If you've got a miter slot in your router table, you could also make a custom miter fence to slide in it that would do two things: Include a stop to limit the length of the piece, and slide the piece past a straight bit at 45 degrees.
In all cases, the piece needs to be close to it's final shape. It's easier to remove large amounts of material on almost any other tool, then let the router skim the last 1/8 or 1/16th down to the perfect shape.
Hope that gives you some ideas.
Dave
*Dave I really appreciate the suggestion but what I am talking about is a jig that indexes the length also.For example if one of the mitered pieces comes of the table saw a 1/64 longer than the other 3 did,for whatever reason,I want a router jig that would correctly index the length of all 4,thus remedying this error,in addition to perfecting the angle,which wouldn't be a perfect 45 off the table saw.With this jig there would be no need for shooting jigs,guillotine trimmers,or rotary sanders.The jig merely perfects what comes off the saw.It doesn't totally replace it of course.It is a trimmer and indexer.I assume the jig would use templates and pattern bits or guide bushings of some sort.Producing a template that merely perfects the angle is the easy part.
*Well, you are the best expert on what the problem you need to solve is. I solve my own, and many of my student's problems, but always have the problem right in front of me to contemplate. Sometimes it just takes "knowing" I can figure out a solution, and being patient enough to think about it long enough to come up with the solution.Indexing takes a reference point. On a straight board that simply has both ends cut at 45 degrees, the only real reference points are the ends. So a fence applied to a miter guage, with a sliding and lockable stop built in might serve your purpose. Rockler.com is advertising their precision miter guage, with optional flip-stop fence right now. Try this link: http://www.rockler.com/ecom7/findprod.cfm?&DID=6&sku=5718If such a fence used on a router table won't solve your problem, then I don't understand your problem well enough to help.Dave
*Perhaps you are right a router table is the only way to go.I was thinking along the lines of a dedicated jig because the router table I have is a mickey mouse one.Maybe I should invest in good Bulldog one with an accurate miter gauge slide.I don't have time to build one.If I did it would be like the one Pat Warner has in his 3rd book.I could certainly use the miter gauge to index the piece.And set the fence,a jointer type where second half is adjustable by thousands to plane the miters perfect.Correct?
*I've been cutting miters in wood and metal for years and have used all the different ways possible.
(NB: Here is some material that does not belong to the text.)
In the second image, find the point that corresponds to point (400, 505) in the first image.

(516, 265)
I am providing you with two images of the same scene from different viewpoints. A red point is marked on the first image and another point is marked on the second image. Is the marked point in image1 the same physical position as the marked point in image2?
The miter sled on a table saw will give that machinist accuracy. It's only as accurate as you set it up plus it's a one shot operation. Production picture framing operations use a saw blade for the accuracy. You could rig up the sled to work with a router as well but you would add an extra step which is really not necessary.
*Really seems like the wrong tool for the job. Any reason you can't use a more traditional approach? Seems like a lot of teeth gnashing for nothing.